New Lows
by Adam Hughes*, 8/29/2006
Via Kevin Drum, we may now know why CBO found an unexpected drop in Medicare spending this year. Actual spending hasn't gone down. Rather, the Bush administration is waiting until next fiscal year to pay some of its bills from this year. That way, some of the spending on services performed this year will get counted in the FY07 budget. And when the CBO puts out its FY07 budget projection, there'll be no pesky election to worry about.
Here's an excerpt from a great article on the scheme, from Barron's (sub. req'd).
The bureaucratic brainstorm was straightforward -- simple-minded is, perhaps, a more appropriate description -- don't pay doctors, hospitals and their army of auxiliaries tending to indisposed old folks and the afflicted disabled for their labors in the last nine days of the current fiscal year. Instead, send them a check for what you owe them, sometime after the first of October, the start of the government's fiscal '07. In essence, those doctors, hospitals et al. are making an involuntary loan of nine days' pay without interest.
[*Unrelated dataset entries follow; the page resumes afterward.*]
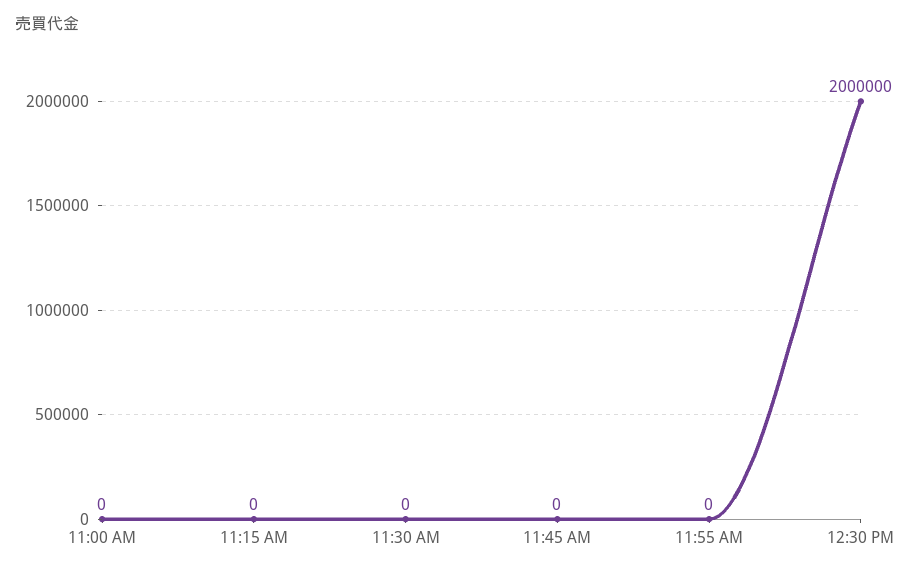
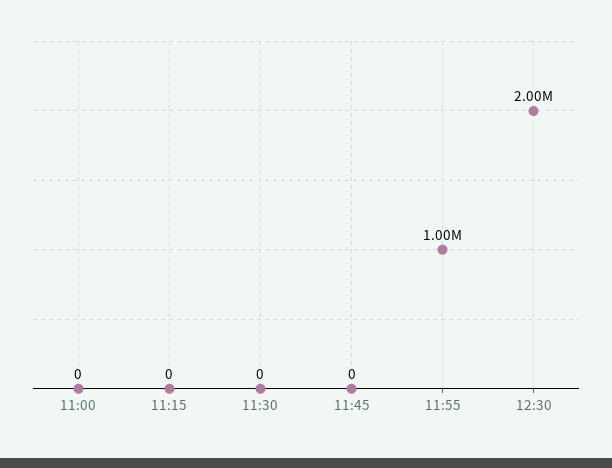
  {
    "11:00 AM": 0,
    "11:15 AM": 0,
    "11:30 AM": 0,
    "11:45 AM": 0,
-   "11:55 AM": 0,
+   "11:55 AM": 1000000,
    "12:30 PM": 2000000
  }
That way, point out the gleeful budgeteers and Medicare pooh-bahs, all of whom presumably are glowing with health, Uncle Sam's Medicare tab this fading fiscal year will be $5.2 billion less than it otherwise would have been. Or at least would seem to be $5.2 billion less -- in Washington, as we all know, appearance and reality are not invariably the same phenomena.
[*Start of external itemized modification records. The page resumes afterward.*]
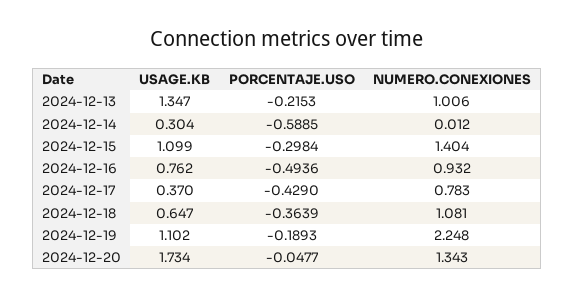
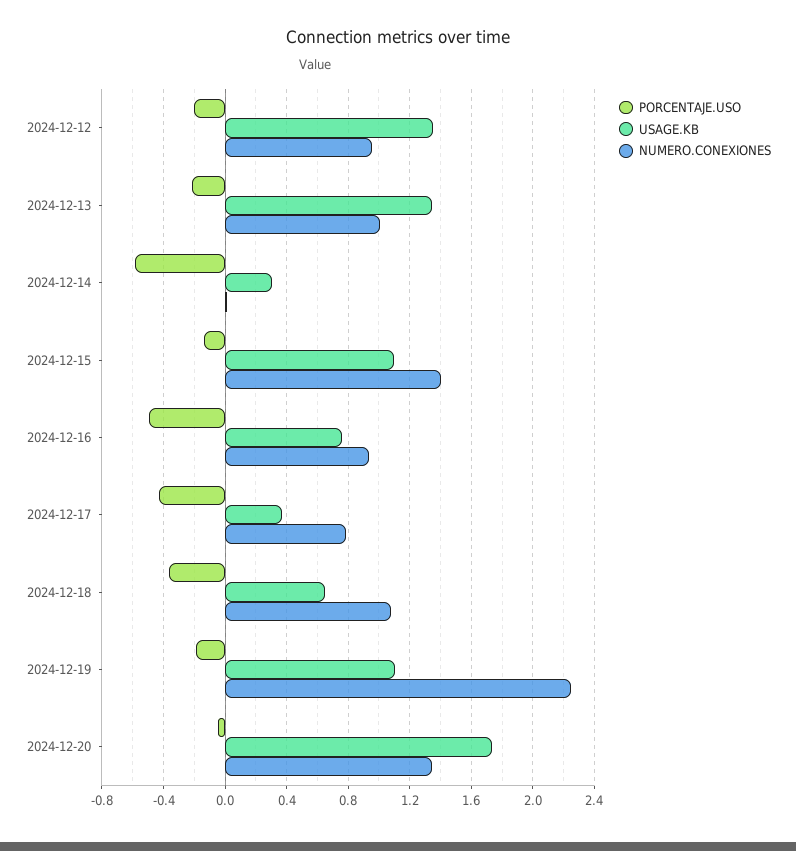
  {
    "USAGE.KB": {
      "2024-12-13": 1.347,
      "2024-12-14": 0.304,
      "2024-12-15": 1.099,
      "2024-12-16": 0.762,
      "2024-12-17": 0.37,
      "2024-12-18": 0.647,
      "2024-12-19": 1.102,
-     "2024-12-20": 1.734
+     "2024-12-20": 1.734,
+     "2024-12-12": 1.35
    },
    "PORCENTAJE.USO": {
      "2024-12-13": -0.2153,
      "2024-12-14": -0.5885,
-     "2024-12-15": -0.2984,
+     "2024-12-15": -0.15,
      "2024-12-16": -0.4936,
      "2024-12-17": -0.429,
      "2024-12-18": -0.3639,
      "2024-12-19": -0.1893,
-     "2024-12-20": -0.0477
+     "2024-12-20": -0.0477,
+     "2024-12-12": -0.2
    },
    "NUMERO.CONEXIONES": {
      "2024-12-13": 1.006,
      "2024-12-14": 0.012,
      "2024-12-15": 1.404,
      "2024-12-16": 0.932,
      "2024-12-17": 0.783,
      "2024-12-18": 1.081,
      "2024-12-19": 2.248,
-     "2024-12-20": 1.343
+     "2024-12-20": 1.343,
+     "2024-12-12": 0.95
    }
  }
Of course, this oh-so-clever stratagem would mean that next fiscal year's Medicare bill will be $5.2 billion more than it would have been. But, not to worry, those indefatigable financial watchdogs in the Office of Management and Budget and their henchmen in the uppermost reaches of Medicare are on the case. And we have every confidence that next year they'll make up for any untoward increases in costs by ceasing to send checks to doctors, hospitals et al. in August or even July, if necessary.